The taxonomy laid out by Linnaeus is a useful way of categorizing animals for determining relatedness. The generally accepted definition of the word,
species is "a group of organisms that can reproduce offspring that are fertile". Meaning, all breeds of dog are a single species as they produce fertile dogs, but mules are not as they are the product of crossing a horse with a donkey.
Beyond that, there are broader groups of organisms in the genus, family, class, order, phylum, and kingdom categories. The lines between the categories is fairly well determined in
extant species. It gets much blurrier in
extinct species.
By using the term "kind", you are introducing new wording into the discussion. You MUST accurately define your term before anyone else can or will accept it. Kind, in this context, is not a term used by biologists, scientists, evolutionists, geneticists, or most other -ists you can come up with. This is a term from a specific book that is used by creationists to justify forcing their square peg worldview into the round hole of science. By vaguely defining your term, you are allowing yourself the freedom to define it however it best suits your argument, rather than using the proper evidence to support your points.
universalchiro wrote:DY, you are tready on thin ice by saying certain anomalies are less human. They are human all the same. Boy its such a fine edge evolutionist walk to not be racist by thinking some humans are less human.
I'm going to go ahead and ignore the last sentence because you are clearly taking DY's point completely out of context.
We can all agree that the various races of humanity are the same species. People of African descent, people of North American descent, and people of European descent are all part of the human species [
Homo sapiens sapiens].
Where do the
extinct hominin species fall on your spectrum,
universalchiro? Species such as
Homo neanderthalensis,
Homo denosiva, and
Homo heidelbergensis almost certainly were around at the same time as
H. sapiens. There is a good deal of
evidence that
H. sapiens was mating with at least
H. neanderthalensis, and likely with the other two as well. So do those other species count as "human"?
Let's go ahead and take it a step further.
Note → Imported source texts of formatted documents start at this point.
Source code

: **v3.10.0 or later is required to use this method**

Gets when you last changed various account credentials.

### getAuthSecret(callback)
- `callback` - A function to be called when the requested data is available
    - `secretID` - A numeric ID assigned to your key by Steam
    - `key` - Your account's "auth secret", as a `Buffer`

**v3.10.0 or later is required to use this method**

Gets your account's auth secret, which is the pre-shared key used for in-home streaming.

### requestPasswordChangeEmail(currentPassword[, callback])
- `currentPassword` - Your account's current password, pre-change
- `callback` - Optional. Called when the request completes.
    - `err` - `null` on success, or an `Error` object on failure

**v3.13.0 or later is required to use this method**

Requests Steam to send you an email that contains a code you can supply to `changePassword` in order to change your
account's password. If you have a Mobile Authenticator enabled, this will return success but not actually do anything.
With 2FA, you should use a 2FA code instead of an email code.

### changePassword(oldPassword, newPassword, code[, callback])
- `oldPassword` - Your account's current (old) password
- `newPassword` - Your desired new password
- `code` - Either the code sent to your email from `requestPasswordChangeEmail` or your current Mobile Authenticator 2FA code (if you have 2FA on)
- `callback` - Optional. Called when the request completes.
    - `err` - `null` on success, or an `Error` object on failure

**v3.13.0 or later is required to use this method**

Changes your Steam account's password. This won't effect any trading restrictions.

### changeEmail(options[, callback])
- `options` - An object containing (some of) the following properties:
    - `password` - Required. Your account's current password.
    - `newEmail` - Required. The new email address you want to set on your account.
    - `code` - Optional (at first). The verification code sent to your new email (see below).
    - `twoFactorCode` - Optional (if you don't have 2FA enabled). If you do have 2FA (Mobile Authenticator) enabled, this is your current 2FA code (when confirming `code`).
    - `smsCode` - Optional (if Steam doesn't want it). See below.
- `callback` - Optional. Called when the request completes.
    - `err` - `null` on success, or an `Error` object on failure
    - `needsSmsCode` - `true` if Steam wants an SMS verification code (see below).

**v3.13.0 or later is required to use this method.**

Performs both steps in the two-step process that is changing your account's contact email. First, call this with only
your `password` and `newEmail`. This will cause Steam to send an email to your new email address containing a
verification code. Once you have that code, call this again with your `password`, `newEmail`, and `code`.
The time period that
H. sapiens have been around overlaps with the time period that
H. erectus was around (there were other hominim species around at that time as well, but for the sake of simplicity I'm ignoring them for now). Is one of these human, and one of them not?


Go one step further. Here's an image of a whole pile of various archaic ape, archaic human, hominid, hominum, hominoid, etc skulls. Tell me which ones are "human" and which ones are not.

Tell me where you draw the line between one species and another. Tell me where one "kind" ends and another "kind" begins. Or are they all part of the "human kind"?